Streaming vs Batch Output Handling

The CLI subprocess adapter has a critical difference from the API adapter in how it handles output:

CLI (--output-format stream-json): Output arrives as newline-delimited JSON on stdout. Each line is a complete JSON object with a type field. The stream must be parsed line-by-line and reassembled:

async *stream(request: GenerationRequest): AsyncIterable<GenerationChunk> {
  const child = spawn('claude', this.buildArgs(request), {
    stdio: ['pipe', 'pipe', 'pipe'],
    detached: true,
  });
  child.stdin.write(request.userMessage);
  child.stdin.end();

  const rl = readline.createInterface({ input: child.stdout });
  for await (const line of rl) {
    try {
      const event = JSON.parse(line);
      if (event.type === 'assistant' && event.message?.content) {
        for (const block of event.message.content) {
          yield { type: block.type, content: block.text ?? '', index: 0 };
        }
      }
    } catch { /* skip malformed lines */ }
  }
}

API (SSE streaming): The Anthropic SDK provides a high-level streaming interface with typed events:

async *stream(request: GenerationRequest): AsyncIterable<GenerationChunk> {
  const stream = this.client.messages.stream({
    model: request.model ?? 'claude-sonnet-4-20250514',
    max_tokens: request.maxTokens ?? 8192,
    system: request.systemPrompt,
    messages: [{ role: 'user', content: request.userMessage }],
  });

  for await (const event of stream) {
    if (event.type === 'content_block_delta') {
      if (event.delta.type === 'text_delta') {
        yield { type: 'text', content: event.delta.text, index: event.index };
      }
    }
  }
}

The SSE stream follows a well-defined event sequence: message_start -> content_block_start -> content_block_delta (repeated) -> content_block_stop -> message_delta -> message_stop. Each delta carries typed content (text_delta, input_json_delta, thinking_delta, signature_delta).

Process Supervision for AI Calls

Spawning Long-Running LLM Processes with Proper Stdio Handling

AI subprocess calls routinely run for 60-600+ seconds. Standard subprocess patterns (spawn, wait, collect) are inadequate. The key requirements:

Process group isolation via setsid / detached: true
Non-blocking stdout consumption to prevent pipe buffer deadlock
Activity monitoring to detect hung processes
Clean shutdown with signal escalation

The pipe buffer deadlock problem: Linux pipe buffers are 64KB by default. When a subprocess writes more data than the pipe buffer can hold, it blocks until the parent reads. If the parent is waiting for the child to exit before reading, you get a deadlock. Node.js exec() buffers all output in memory with a default maxBuffer of 1MB and throws ERR_CHILD_PROCESS_STDIO_MAXBUFFER if exceeded. More subtly, spawn() has an undocumented behavior where execution pauses when stdout exceeds ~200KB and is not being consumed, caused by Node.js's stream backpressure (highWaterMark threshold). The fix: always attach a data listener to stdout, even an empty one (child.stdout.on('data', () => {})), or call child.stdout.resume().

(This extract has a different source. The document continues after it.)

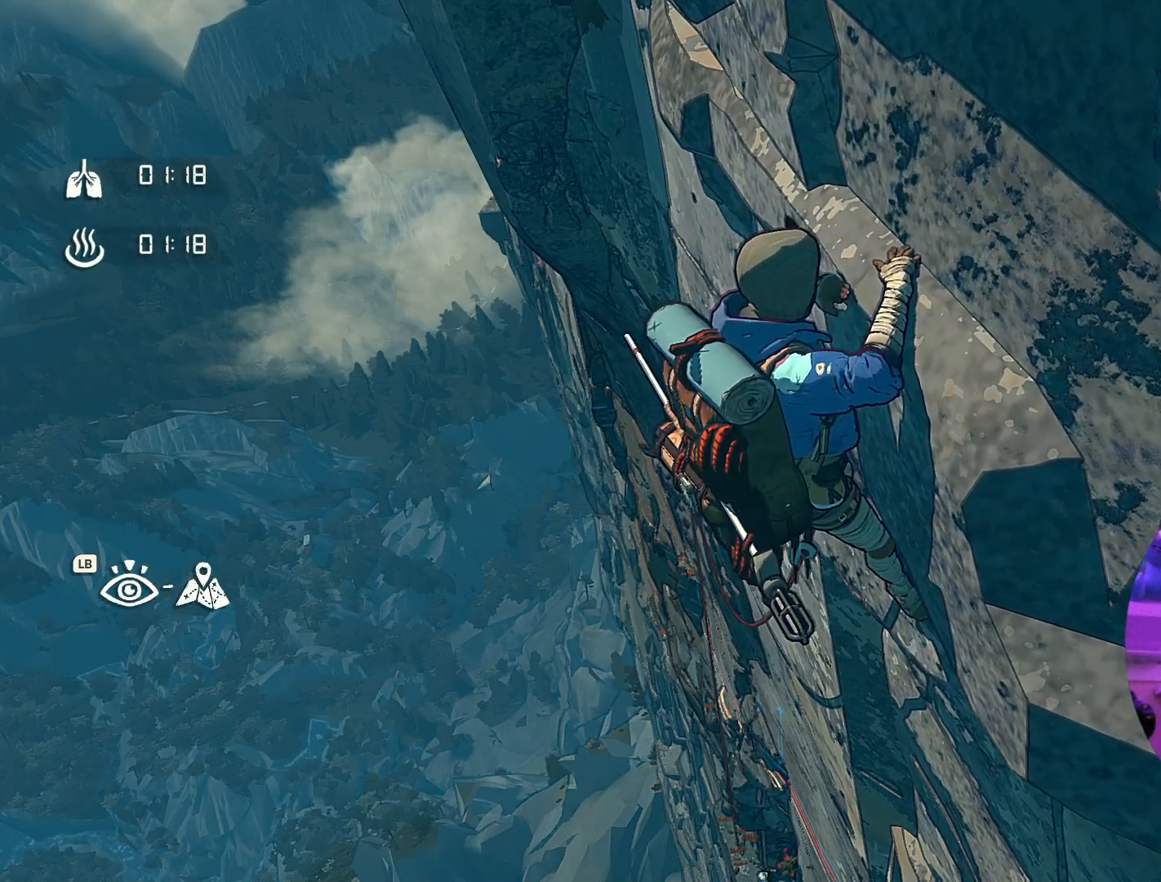
{"buttons": ["R1"], "left_stick": "up", "right_stick": "center", "events": [[117, "left_stick", "center"], [450, "R1", "down"], [450, "left_stick", "up"]]}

The shell kill problem (Node.js #2098): When spawning through a shell (sh -c "command"), calling child.kill() only kills the shell process, not the command running inside it. The inner command becomes an orphan. This is why detached: true combined with negative PID killing is mandatory:

import { spawn, ChildProcess } from 'child_process';

class SupervisedProcess {
  private child: ChildProcess | null = null;
  private pgid: number | null = null;
  private lastActivity: number = Date.now();
  private outputChunks: Buffer[] = [];
  private totalOutputBytes: number = 0;
  private readonly maxOutputBytes: number;

  constructor(
    private command: string,
    private args: string[],
    private options: {
      wallClockTimeoutMs: number;
      activityTimeoutMs: number;
      maxOutputBytes: number;
      onActivity?: (chunk: string) => void;
    }
  ) {
    this.maxOutputBytes = options.maxOutputBytes;
  }

  async run(stdin?: string): Promise<{ stdout: string; exitCode: number }> {
    return new Promise((resolve, reject) => {
      this.child = spawn(this.command, this.args, {
        stdio: ['pipe', 'pipe', 'pipe'],
        detached: true,  // Create new process group
      });

      this.pgid = this.child.pid;

      // Feed stdin and close
      if (stdin) {
        this.child.stdin?.write(stdin);
      }
      this.child.stdin?.end();

      // Consume stdout without blocking
      this.child.stdout?.on('data', (chunk: Buffer) => {
        this.lastActivity = Date.now();
        this.totalOutputBytes += chunk.length;

        if (this.totalOutputBytes <= this.maxOutputBytes) {
          this.outputChunks.push(chunk);
        }
        // Beyond max: keep updating lastActivity but drop data (OOM prevention)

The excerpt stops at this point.